The thirteenth century brought yet another revolution: the arrival of the friars, new mendicant (the word means “begging”) orders that had started on the continent, spread with startling speed, and were focused not on maintaining houses of prayer and seclusion but on outreach to the laity—especially the growing and increasingly sophisticated urban
laity, an emerging social force that had received much attention at the Lateran Council of 1215. The Order of Preachers, or Dominicans, first appeared in England in 1221, the year that its founder, the Spaniard Dominic, died. When the Friars Minor or Franciscans followed three years later, their founder Francis of Assisi was still alive. Both orders emphasized poverty and simplicity of life along with helping ordinary people to live Christian lives in a world of towns and cities. They proved popular wherever they settled, though in doing so they often attracted the unfriendly attention of the secular clergy—the diocesan and parish priests who belonged to no order.

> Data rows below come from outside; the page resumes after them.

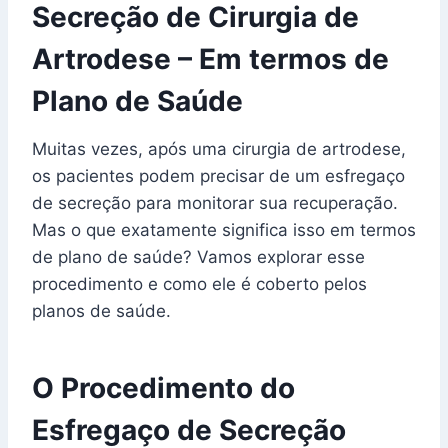
Secreção de Cirurgia de
Artrodese – Em termos de
Plano de Saúde
Muitas vezes, após uma cirurgia de artrodese,
os pacientes podem precisar de um esfregaço
de secreção para monitorar sua recuperação.
Mas o que exatamente significa isso em termos
de plano de saúde? Vamos explorar esse
procedimento e como ele é coberto pelos
planos de saúde.
O Procedimento do
Esfregaço de Secreção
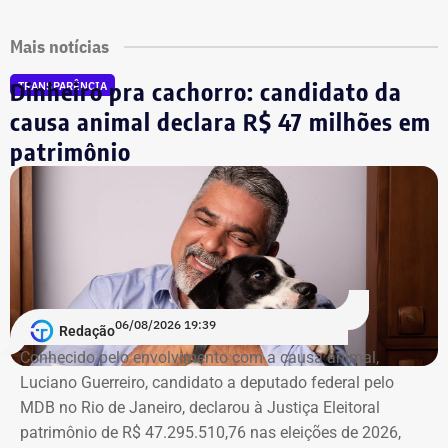
Mais notícias
Dinheiro pra cachorro: candidato da
TRANSPARÊNCIA
causa animal declara R$ 47 milhões em
patrimônio
06/08/2026 19:39
Redação
Conhecido pelo envolvimento com a causa animal,
Luciano Guerreiro, candidato a deputado federal pelo
MDB no Rio de Janeiro, declarou à Justiça Eleitoral
patrimônio de R$ 47.295.510,76 nas eleições de 2026,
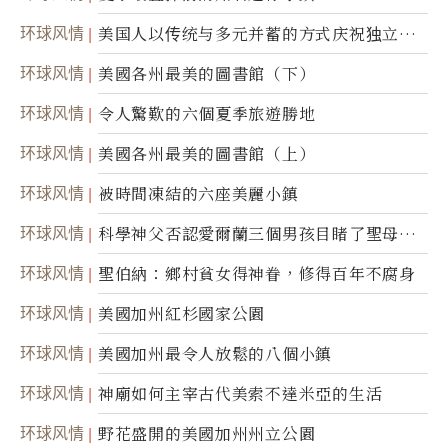
环球风情
美国人以传统与多元并蓄的方式庆祝独立日2
50周年
环球风情
美國各州最美的圖書館（下）
环球风情
令人驚歎的六個夏季旅遊勝地
环球风情
美國各州最美的圖書館（上）
环球风情
被時間凍結的六座美麗小鎮
环球风情
科學神父否認愛爾蘭三個男孩目睹了聖母顯
靈
环球风情
聖伯納：鄉村貧女得神眷，修得百年不腐身
环球风情
美國加州紅杉國家公園
环球风情
美國加州最令人放鬆的八個小鎮
环球风情
神廟如何主宰古代美索不達米亞的生活
环球风情
野花盛開的美國加州州立公園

Soon there were Dominican and Franciscan houses for women, and still other orders of friars, Augustinians and Carmelites, also arrived from the continent. Both within the oldest Benedictine houses and among the more recent arrivals, the old struggle over how best to live the religious life went on as ever. The problem was perhaps most acute among the Franciscans. We have already encountered the Friars Observant, especially favored by the royal family until they refused to accept Henry VIII’s annulment suit and his claims to be supreme head. They called themselves “observant” to distinguish themselves from those Franciscans who, in their opinion, were no longer sufficiently faithful to the precepts of their founder. Such splinterings were far from unusual, and they were hardly evidence of decay. They were evidence, rather, that the monastic impulse had not grown cold—that people drawn to the religious life still regarded themselves as on a quest that had to be taken seriously.